**What you are asked to do:** In the entries below, which lines run from the one with "index mcp: (34, 165)" through the one with "middle mcp: (78, 147)"? Repeat exactly those, both included, and no pictures.

**Data provided:**

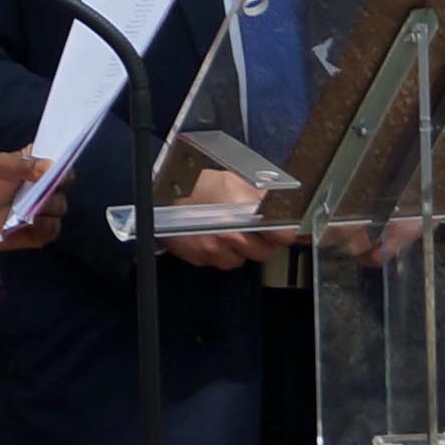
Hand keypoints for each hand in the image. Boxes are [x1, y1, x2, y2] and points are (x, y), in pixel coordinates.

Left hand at [0, 152, 65, 259]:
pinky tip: (30, 220)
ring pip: (60, 206)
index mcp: (34, 165)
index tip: (61, 162)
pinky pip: (52, 229)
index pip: (58, 159)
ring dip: (48, 204)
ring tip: (29, 204)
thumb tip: (51, 166)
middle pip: (63, 184)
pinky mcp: (37, 232)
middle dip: (56, 184)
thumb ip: (23, 164)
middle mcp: (42, 186)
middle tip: (43, 184)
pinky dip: (45, 224)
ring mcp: (41, 210)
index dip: (63, 159)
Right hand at [158, 166, 294, 271]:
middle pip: (263, 253)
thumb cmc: (193, 185)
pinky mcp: (201, 259)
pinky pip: (220, 262)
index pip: (282, 235)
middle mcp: (230, 236)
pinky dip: (221, 253)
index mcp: (243, 214)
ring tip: (229, 231)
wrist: (158, 198)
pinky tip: (214, 237)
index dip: (285, 233)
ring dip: (240, 250)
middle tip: (252, 227)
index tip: (284, 231)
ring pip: (241, 261)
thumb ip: (260, 195)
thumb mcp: (233, 181)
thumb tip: (283, 202)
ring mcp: (214, 250)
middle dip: (261, 242)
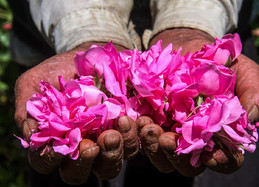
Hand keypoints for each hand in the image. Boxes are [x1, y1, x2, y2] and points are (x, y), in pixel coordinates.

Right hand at [14, 42, 138, 183]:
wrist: (90, 56)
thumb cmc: (60, 71)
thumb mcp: (36, 82)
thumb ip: (29, 108)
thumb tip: (31, 136)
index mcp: (53, 140)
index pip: (47, 162)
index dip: (51, 159)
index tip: (60, 147)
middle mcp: (78, 147)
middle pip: (78, 173)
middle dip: (84, 162)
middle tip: (91, 145)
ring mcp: (102, 142)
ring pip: (108, 165)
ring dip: (113, 151)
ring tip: (118, 126)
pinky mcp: (124, 133)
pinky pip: (131, 145)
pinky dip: (133, 136)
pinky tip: (131, 119)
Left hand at [137, 28, 258, 174]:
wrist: (187, 47)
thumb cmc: (217, 61)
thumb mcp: (242, 70)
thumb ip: (252, 92)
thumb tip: (251, 117)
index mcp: (221, 133)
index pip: (225, 159)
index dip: (221, 162)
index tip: (210, 155)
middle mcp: (196, 139)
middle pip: (189, 165)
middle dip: (179, 158)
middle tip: (168, 139)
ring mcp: (172, 133)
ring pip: (163, 157)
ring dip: (155, 147)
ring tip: (149, 126)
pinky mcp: (153, 123)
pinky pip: (144, 139)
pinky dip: (139, 134)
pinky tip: (139, 119)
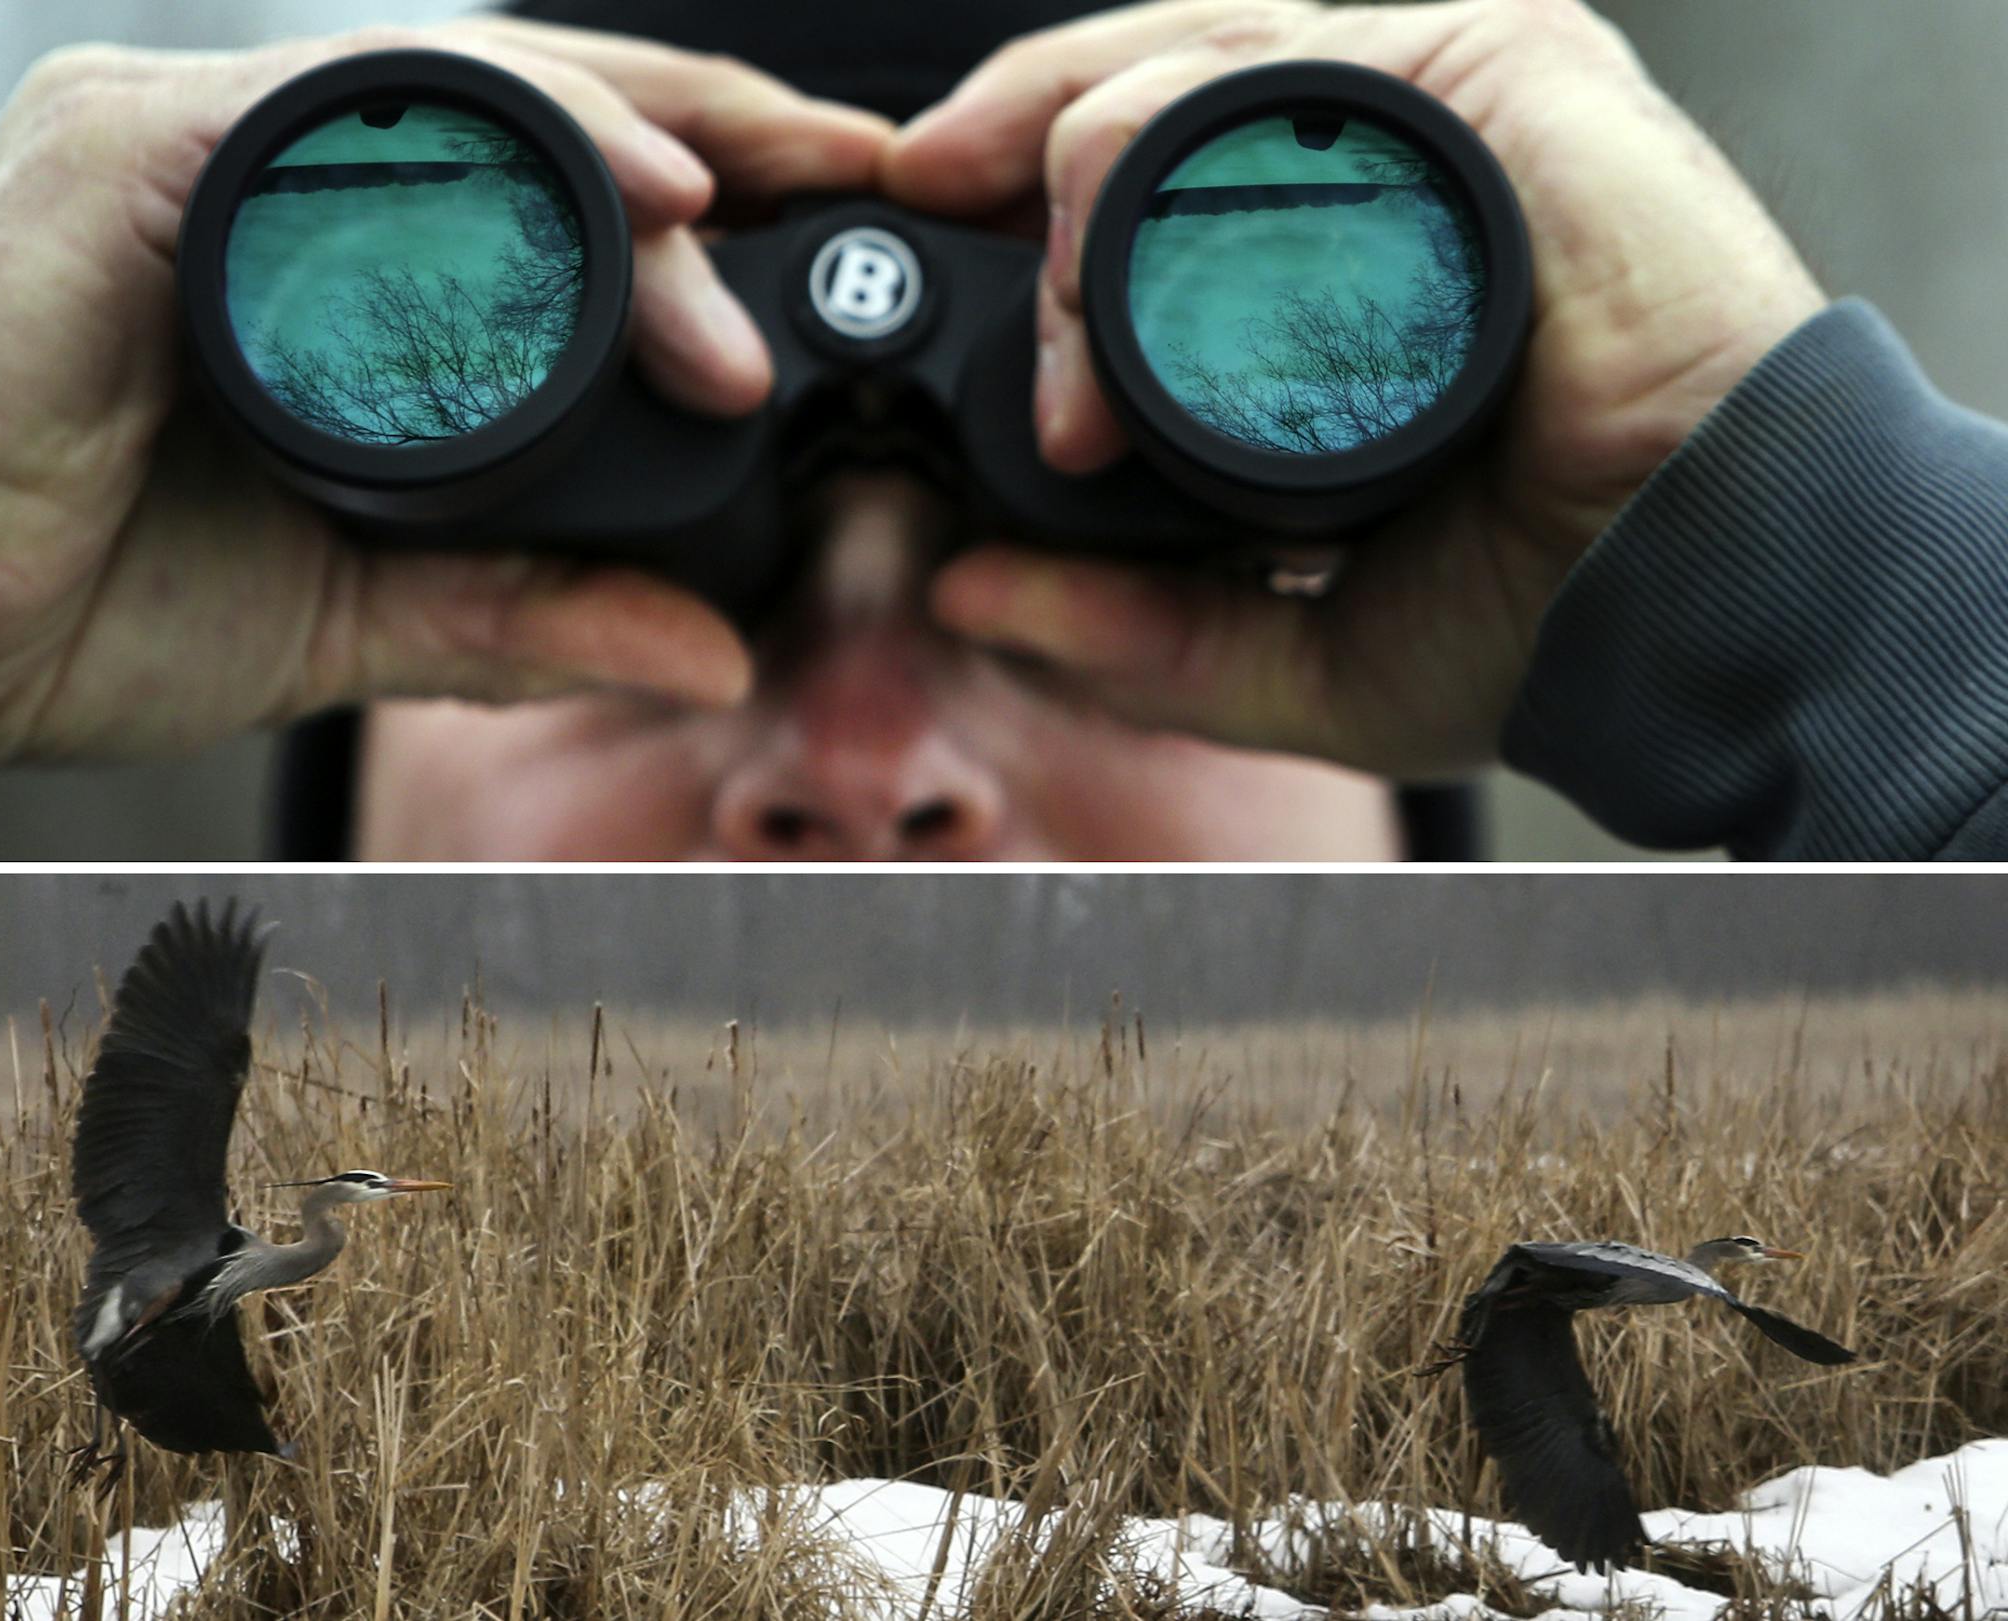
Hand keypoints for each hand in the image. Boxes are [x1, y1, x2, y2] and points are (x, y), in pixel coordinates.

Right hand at [0, 19, 889, 780]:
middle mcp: (261, 168)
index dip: (694, 182)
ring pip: (445, 89)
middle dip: (697, 133)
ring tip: (730, 203)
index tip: (830, 214)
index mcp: (322, 250)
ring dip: (607, 144)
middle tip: (839, 180)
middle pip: (523, 106)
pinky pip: (330, 120)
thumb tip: (704, 646)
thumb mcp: (364, 608)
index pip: (541, 178)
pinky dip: (476, 149)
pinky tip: (598, 190)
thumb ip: (529, 617)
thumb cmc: (88, 595)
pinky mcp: (122, 161)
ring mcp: (185, 142)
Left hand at [884, 0, 1824, 777]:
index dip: (1029, 188)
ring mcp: (1443, 100)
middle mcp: (1387, 160)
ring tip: (1038, 296)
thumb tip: (969, 588)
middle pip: (1153, 84)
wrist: (1690, 607)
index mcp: (1342, 252)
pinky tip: (1108, 231)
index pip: (1154, 166)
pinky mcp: (1500, 72)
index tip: (922, 223)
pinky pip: (1292, 67)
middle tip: (921, 206)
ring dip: (1080, 170)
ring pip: (1200, 63)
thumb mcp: (1285, 641)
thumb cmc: (1533, 610)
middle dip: (1015, 138)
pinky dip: (1174, 139)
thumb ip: (1130, 627)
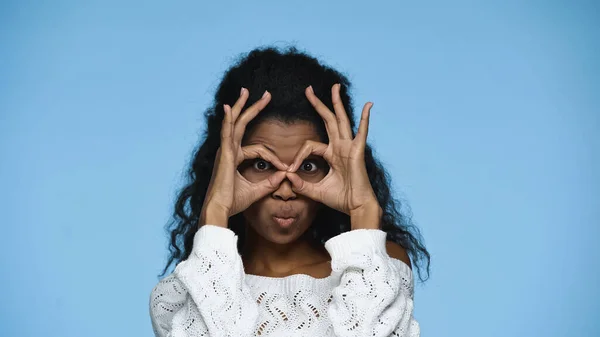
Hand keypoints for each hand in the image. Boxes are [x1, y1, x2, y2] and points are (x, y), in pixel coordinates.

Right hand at [200, 88, 287, 227]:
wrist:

**Task response:**
index mcp: (34, 165)
index tip: (61, 162)
pinky pip: (52, 229)
index pip: (58, 159)
ring dip: (48, 204)
ring tip: (29, 204)
thumb tip: (51, 166)
middle pip: (63, 184)
pinky mcp: (37, 232)
middle dip: (56, 184)
thumb ip: (23, 164)
middle mcp: (42, 186)
middle tip: (43, 184)
pinky dip: (45, 224)
ring mcp: (41, 210)
index dip: (63, 159)
Right hand at [158, 166, 294, 271]:
middle pip: (263, 253)
thumb cmc: (193, 185)
pinky mcp: (201, 259)
pinky pip: (220, 262)
index pip: (282, 235)
middle mcp: (230, 236)
pinky dip: (221, 253)
index mcp: (243, 214)
ring tip: (229, 231)
wrist: (158, 198)
pinky tip: (214, 237)
index dip: (285, 233)
ring dip: (240, 250)
middle tip: (252, 227)
index tip: (284, 231)
ring pip: (241, 261)
thumb ip: (260, 195)
thumb mcp: (233, 181)
thumb tip: (283, 202)
ring mcp: (214, 250)
middle dip: (261, 242)
Hand keypoints for each hand in the image. Boxes are [x1, y1, x2, y2] and points are (x, y), in pixel coordinates.

Right hand at [14, 42, 138, 183]:
wrist: (90, 56)
thumb cmc: (60, 71)
thumb mcp: (36, 82)
thumb ip: (29, 108)
thumb tip: (31, 136)
index mcp: (53, 140)
index pip: (47, 162)
index dip: (51, 159)
index tip: (60, 147)
middle mcp: (78, 147)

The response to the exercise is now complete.